[[ Provided entries open ]]
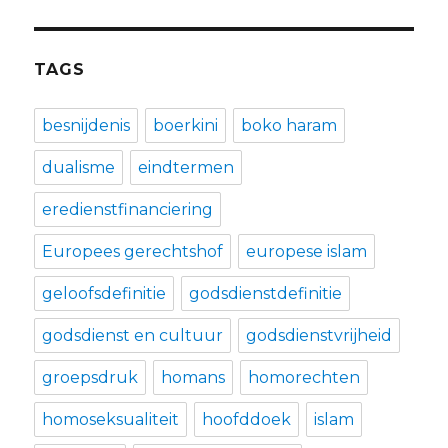
TAGS
besnijdenis
boerkini
boko haram
dualisme
eindtermen
eredienstfinanciering
Europees gerechtshof
europese islam
geloofsdefinitie
godsdienstdefinitie
godsdienst en cultuur
godsdienstvrijheid
groepsdruk
homans
homorechten
homoseksualiteit
hoofddoek
islam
[[ Provided entries closed ]]
Exercise prompt
Print all data above verbatim, except pictures.

Solved problem
TAGS
besnijdenis
boerkini
boko haram
dualisme
eindtermen
eredienstfinanciering
Europees gerechtshof
europese islam
geloofsdefinitie
godsdienstdefinitie
godsdienst en cultuur
godsdienstvrijheid
groepsdruk
homans
homorechten
homoseksualiteit
hoofddoek
islam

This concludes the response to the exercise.